World Bulletin / News Desk
The U.S. President Donald Trump announced earlier he would impose $60 billion tariffs on imports from China, and proposed adding 25 percent additional tariffs on certain Chinese products.
"Moody's Investors Service expects the measures announced so far by the U.S. administration to have a limited effect on China's economy," the rating agency said in a statement.
However, "the negative impact on both Chinese economic growth and specific industries would be greater if the U.S. significantly expands tariffs and other significant and broad-ranging protectionist measures," Moody's said.
The agency listed some of the important Chinese exports to the American market such as cork and wood products, furniture, office machines, household appliances, electrical equipment, road vehicles, telecommunications equipment, electrical machinery, apparel and footwear, animal oils and fats.

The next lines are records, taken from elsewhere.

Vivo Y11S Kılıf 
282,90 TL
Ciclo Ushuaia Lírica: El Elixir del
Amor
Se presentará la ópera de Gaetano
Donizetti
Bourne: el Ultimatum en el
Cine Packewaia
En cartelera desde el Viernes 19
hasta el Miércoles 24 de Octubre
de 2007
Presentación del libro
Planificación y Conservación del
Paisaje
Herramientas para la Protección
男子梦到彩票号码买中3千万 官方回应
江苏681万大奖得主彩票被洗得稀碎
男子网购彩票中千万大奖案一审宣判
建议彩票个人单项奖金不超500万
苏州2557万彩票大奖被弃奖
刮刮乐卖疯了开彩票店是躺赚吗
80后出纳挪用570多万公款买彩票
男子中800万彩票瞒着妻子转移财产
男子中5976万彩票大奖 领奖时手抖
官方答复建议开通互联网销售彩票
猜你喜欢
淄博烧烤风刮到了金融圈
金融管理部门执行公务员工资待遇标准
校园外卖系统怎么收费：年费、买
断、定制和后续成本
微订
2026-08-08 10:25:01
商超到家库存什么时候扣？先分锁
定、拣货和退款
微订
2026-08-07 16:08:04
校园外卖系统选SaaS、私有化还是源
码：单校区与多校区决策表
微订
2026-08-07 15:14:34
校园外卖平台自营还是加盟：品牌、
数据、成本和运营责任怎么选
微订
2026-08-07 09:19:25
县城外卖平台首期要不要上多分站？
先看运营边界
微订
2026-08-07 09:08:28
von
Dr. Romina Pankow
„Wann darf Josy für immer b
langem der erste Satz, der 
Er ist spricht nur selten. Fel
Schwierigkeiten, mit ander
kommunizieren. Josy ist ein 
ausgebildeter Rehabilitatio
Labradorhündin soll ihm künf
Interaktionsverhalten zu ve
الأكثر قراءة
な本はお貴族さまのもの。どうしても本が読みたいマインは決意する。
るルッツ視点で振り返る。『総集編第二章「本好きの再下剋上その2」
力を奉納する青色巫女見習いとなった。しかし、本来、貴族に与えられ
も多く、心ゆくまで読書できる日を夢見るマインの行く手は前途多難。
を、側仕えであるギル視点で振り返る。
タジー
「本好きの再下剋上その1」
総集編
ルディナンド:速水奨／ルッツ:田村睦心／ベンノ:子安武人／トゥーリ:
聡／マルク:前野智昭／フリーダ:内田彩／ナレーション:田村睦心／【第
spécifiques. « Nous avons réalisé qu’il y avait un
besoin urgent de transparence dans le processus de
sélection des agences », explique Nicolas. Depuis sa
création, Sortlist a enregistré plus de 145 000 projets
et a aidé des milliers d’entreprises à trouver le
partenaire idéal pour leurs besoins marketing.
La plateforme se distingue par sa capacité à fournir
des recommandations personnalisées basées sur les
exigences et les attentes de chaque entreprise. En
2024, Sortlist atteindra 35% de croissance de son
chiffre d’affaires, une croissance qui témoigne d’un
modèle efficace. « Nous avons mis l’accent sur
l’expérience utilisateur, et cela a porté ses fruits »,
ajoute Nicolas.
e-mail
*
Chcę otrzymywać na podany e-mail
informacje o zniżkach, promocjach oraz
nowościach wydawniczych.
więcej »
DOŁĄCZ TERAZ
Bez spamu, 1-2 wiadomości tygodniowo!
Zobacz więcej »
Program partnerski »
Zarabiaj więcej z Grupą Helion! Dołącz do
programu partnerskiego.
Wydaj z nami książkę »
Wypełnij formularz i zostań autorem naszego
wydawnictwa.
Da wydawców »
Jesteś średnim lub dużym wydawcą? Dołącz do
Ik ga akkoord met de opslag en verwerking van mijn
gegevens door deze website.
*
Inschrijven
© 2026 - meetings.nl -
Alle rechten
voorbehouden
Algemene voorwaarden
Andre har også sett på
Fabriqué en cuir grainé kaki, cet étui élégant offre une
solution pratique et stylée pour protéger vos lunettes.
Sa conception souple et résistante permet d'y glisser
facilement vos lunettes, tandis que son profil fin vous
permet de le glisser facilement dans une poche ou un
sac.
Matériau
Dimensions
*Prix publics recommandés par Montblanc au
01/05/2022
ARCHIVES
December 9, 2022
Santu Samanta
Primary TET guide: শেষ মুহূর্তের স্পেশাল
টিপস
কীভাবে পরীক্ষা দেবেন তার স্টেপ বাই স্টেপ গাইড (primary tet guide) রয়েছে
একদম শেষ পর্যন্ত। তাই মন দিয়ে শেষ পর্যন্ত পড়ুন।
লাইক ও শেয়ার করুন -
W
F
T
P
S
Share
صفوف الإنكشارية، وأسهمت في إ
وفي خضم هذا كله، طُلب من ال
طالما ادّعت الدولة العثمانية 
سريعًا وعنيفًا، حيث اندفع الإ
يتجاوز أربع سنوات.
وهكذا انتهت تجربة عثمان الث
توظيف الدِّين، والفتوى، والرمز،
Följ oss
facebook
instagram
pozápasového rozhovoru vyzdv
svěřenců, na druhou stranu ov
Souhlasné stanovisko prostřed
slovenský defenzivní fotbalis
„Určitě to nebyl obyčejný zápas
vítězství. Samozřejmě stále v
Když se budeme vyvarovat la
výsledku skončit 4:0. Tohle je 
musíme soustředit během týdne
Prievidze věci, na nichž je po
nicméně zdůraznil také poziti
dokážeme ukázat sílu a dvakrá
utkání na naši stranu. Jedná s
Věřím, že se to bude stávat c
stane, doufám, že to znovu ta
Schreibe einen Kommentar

"The U.S. receives between 15 percent and 35 percent of China's total exports by each of these sectors," Moody's said.
"In addition, telecommunications equipment, office machines, and electrical machinery comprised more than one third of total Chinese exports to the U.S. in 2017," it added.
Moody's warned that if the U.S. adopts a wider protectionist trade policy, this could pave the way to retaliation by other countries. And, that could negatively impact the credit profiles of Asian countries and manufacturers since the region strongly depends on trade-related industries and economies.
"Asia is exposed to unfavorable shifts in U.S. trade policy because of its volume of direct exports to the U.S., and also because of intermediate trade activity through supply chains, most notably through Greater China," Moody's said.
"Moreover, policy actions by the U.S. targeted at countries with which it has large bilateral trade deficits could negatively impact several other economies in the region, including Japan and Korea, as well as China," it added.